Skin serums that cost $200 a jar won’t cut it in China…nor, for that matter, will $10 shampoos. No wonder why Procter & Gamble is trying to understand the needs of the very poor in developing markets. That’s why the company launched its $2-a-day program in 2009.


Many consumers in these areas make do on annual salaries of less than $200, and yet, they are P&G’s target consumers in many developing markets. That explains why P&G employees spent weeks in rural China and other regions to learn about these consumers wants and needs. According to P&G’s findings, beauty care and cleanliness are very important to these underserved consumers, who are willing to spend money on products if they address their specific needs.

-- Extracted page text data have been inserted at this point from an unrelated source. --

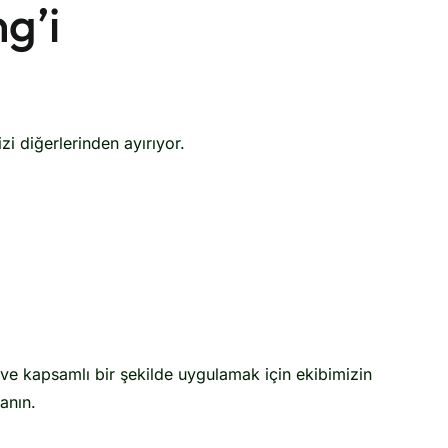
g’i
i diğerlerinden ayırıyor.
i ve kapsamlı bir şekilde uygulamak için ekibimizin
anın.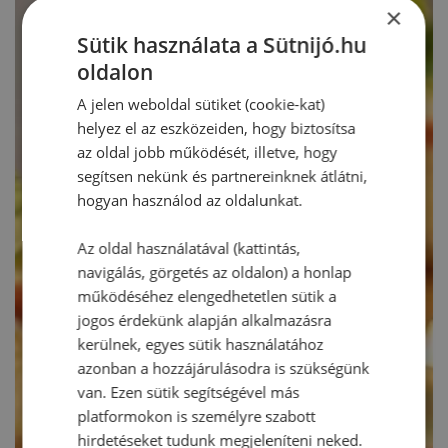
×
Sütik használata a Sütnijó.hu
oldalon
A jelen weboldal sütiket (cookie-kat)
helyez el az eszközeiden, hogy biztosítsa
az oldal jobb működését, illetve, hogy
segítsen nekünk és partnereinknek átlátni,
hogyan használod az oldalunkat.
Az oldal használatával (kattintás,
navigálás, görgetés az oldalon) a honlap
működéséhez elengedhetetlen sütik a
jogos érdekünk alapján alkalmazásra
kerülnek, egyes sütik használatához
azonban a hozzájárulásodra is szükségünk
van. Ezen sütik segítségével más
platformokon is személyre szabott
hirdetéseket tudunk megjeleníteni neked.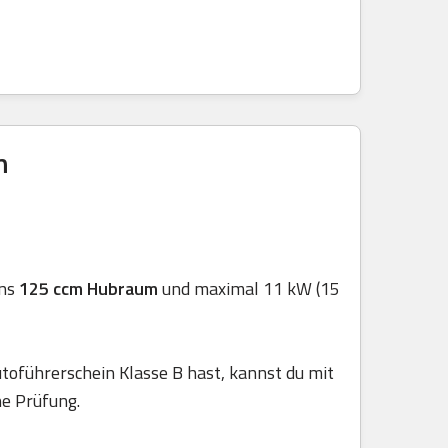
n
ens
125 ccm Hubraum
und maximal 11 kW (15
toführerschein Klasse B hast, kannst du mit
he Prüfung.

After studying their habits, P&G says it will adapt its products to the daily needs of consumers in the world’s poorer regions, where monetary and natural resources like water are scarce—which explains why products that require a lot of rinsing just won’t do in rural China.


According to Chairman Bob MacDonald, the company has identified underdeveloped markets as a big growth opportunity. P&G says developing markets are growing at 6% to 8% annually, compared with 1% to 2% in the developed world. Right now, P&G gets 34% of its revenues from developing markets, but hopes to move that percentage to 50% by 2020. However, with the exception of China and a few other companies, P&G trails both Colgate and Unilever in these developing markets.


To get back in the race, MacDonald says he is moving the company’s center of gravity from the West to Asia and Africa. Right now, Chinese consumers spend $3 a year on P&G products, but the company hopes to boost that spending to $11.50 in the next few years. In contrast, U.S. consumers spend nearly $100 a year on P&G products.


To reach its goal, P&G is spending money. The P&G Beijing Innovation Center (BJIC), is a $70 million home for the company’s regional R&D efforts. The company has invested more than $1 billion in China, and McDonald says it will spend another $1 billion in the next five years.